問題:
内々定取り消しに関する記事のうち、「2022年度新卒採用において」で始まり「の取材から騒動の本質を探る。」で終わる部分を、「スタートアップ」を「新興企業」に変えてもう一度書いてください。

原文抜粋:
^^^^^^^^^^^^^^^^

2022年度新卒採用において、10月に入ってから47人中21人の内々定を取り消したことで批判にさらされた不動産スタートアップ・BluAge。

11月4日には「弊社新卒採用手続に関するお詫びと対応について」と題したプレスリリースをコーポレートサイトに掲載。

事態の原因について、BluAge代表取締役CEOである佐々木拓輝氏の名義で「選考の最終プロセスの結果によっては内々定を取り消す可能性があることを十分に説明できていなかったことが混乱の原因」「新卒採用2年目の弊社に採用活動・運営における業務経験が浅く、『内々定』という社会通念への認識も不足していた」などと説明。内々定を取り消した21人に対しては「最大限の誠意をもって個別にご対応させていただく為、既に弊社よりお詫びのご連絡を開始している」とした。

既報の通り、BluAgeはDIAMOND SIGNALでも取材し、記事化しているスタートアップだ。本件の事実を確認すべく編集部でも取材を申し込んだが、その対応は疑問の残る内容だった。同社とのやりとり、内々定を取り消された複数の学生、出資するベンチャーキャピタル(VC)、さらにはPR業界関係者などの取材から騒動の本質を探る。

^^^^^^^^^^^^^^^^

表示情報:
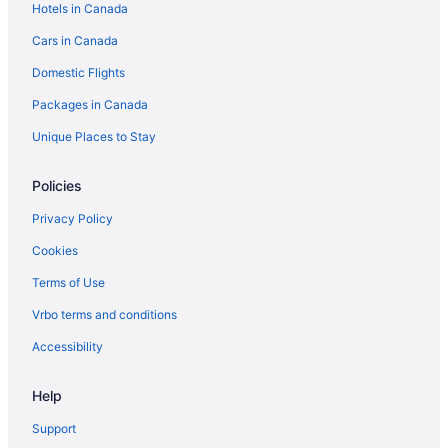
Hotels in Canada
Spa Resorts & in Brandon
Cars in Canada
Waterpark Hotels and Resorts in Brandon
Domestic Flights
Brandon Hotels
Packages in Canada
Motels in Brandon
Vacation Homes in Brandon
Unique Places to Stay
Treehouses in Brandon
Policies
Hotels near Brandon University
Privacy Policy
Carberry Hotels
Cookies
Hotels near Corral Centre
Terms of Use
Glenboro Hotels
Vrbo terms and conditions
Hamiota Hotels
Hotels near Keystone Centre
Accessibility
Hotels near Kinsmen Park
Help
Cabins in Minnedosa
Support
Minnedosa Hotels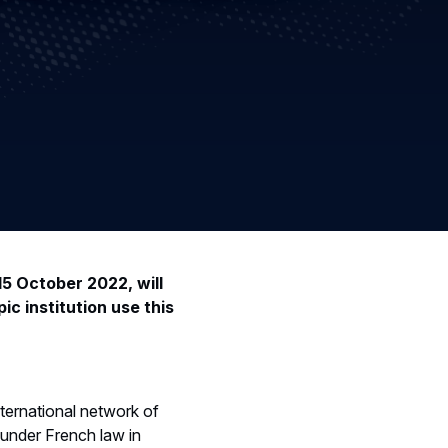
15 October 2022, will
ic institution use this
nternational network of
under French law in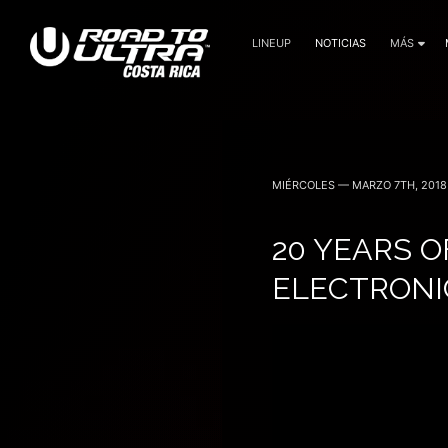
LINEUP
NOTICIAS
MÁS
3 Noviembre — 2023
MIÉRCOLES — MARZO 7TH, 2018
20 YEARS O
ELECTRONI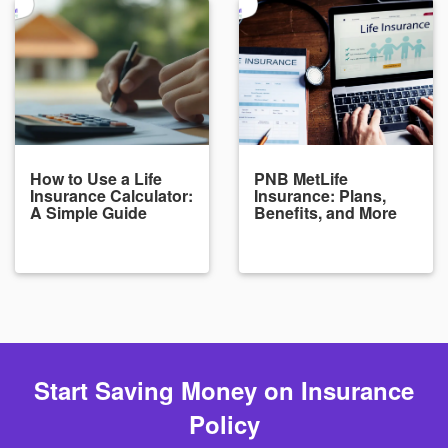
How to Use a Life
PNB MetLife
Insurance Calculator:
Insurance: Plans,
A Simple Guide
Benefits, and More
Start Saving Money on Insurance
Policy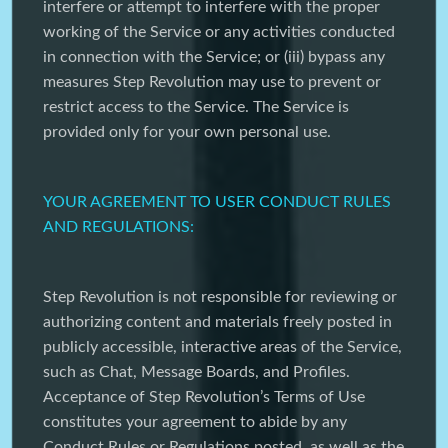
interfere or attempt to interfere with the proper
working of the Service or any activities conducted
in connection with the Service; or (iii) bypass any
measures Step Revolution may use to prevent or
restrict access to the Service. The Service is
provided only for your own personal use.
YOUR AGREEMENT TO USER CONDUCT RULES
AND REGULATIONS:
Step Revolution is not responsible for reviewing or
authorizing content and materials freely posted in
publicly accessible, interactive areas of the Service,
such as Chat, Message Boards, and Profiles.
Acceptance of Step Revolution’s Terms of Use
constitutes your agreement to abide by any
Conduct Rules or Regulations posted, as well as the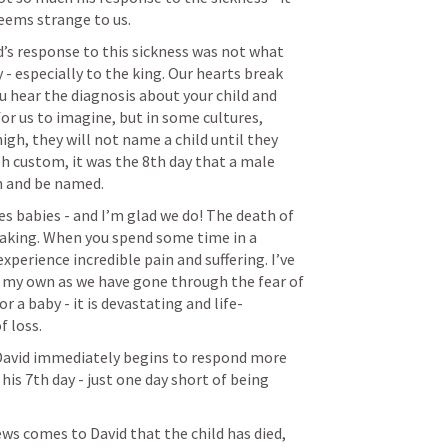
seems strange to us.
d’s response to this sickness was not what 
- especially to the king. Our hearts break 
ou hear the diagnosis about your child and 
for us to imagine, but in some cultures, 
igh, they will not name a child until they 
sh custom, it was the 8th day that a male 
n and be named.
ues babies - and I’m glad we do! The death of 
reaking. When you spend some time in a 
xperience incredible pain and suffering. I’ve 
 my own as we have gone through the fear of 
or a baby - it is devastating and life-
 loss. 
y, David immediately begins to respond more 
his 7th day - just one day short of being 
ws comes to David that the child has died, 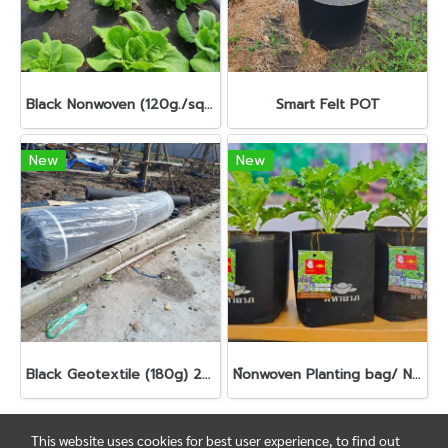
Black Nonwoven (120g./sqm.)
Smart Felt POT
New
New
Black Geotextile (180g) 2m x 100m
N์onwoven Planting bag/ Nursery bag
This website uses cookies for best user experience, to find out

^^^^^^^^^^^^^^^^

解答:
2022年度新卒採用において、10月に入ってから47人中21人の内々定を取り消したことで批判にさらされた不動産新興企業・BluAge。

11月4日には「弊社新卒採用手続に関するお詫びと対応について」と題したプレスリリースをコーポレートサイトに掲載。

事態の原因について、BluAge代表取締役CEOである佐々木拓輝氏の名義で「選考の最終プロセスの結果によっては内々定を取り消す可能性があることを十分に説明できていなかったことが混乱の原因」「新卒採用2年目の弊社に採用活動・運営における業務経験が浅く、『内々定』という社会通念への認識も不足していた」などと説明。内々定を取り消した21人に対しては「最大限の誠意をもって個別にご対応させていただく為、既に弊社よりお詫びのご連絡を開始している」とした。

既報の通り、BluAgeはDIAMOND SIGNALでも取材し、記事化している新興企業だ。本件の事実を確認すべく編集部でも取材を申し込んだが、その対応は疑問の残る内容だった。同社とのやりとり、内々定を取り消された複数の学生、出資するベンチャーキャピタル(VC)、さらにはPR業界関係者などの取材から騒動の本質を探る。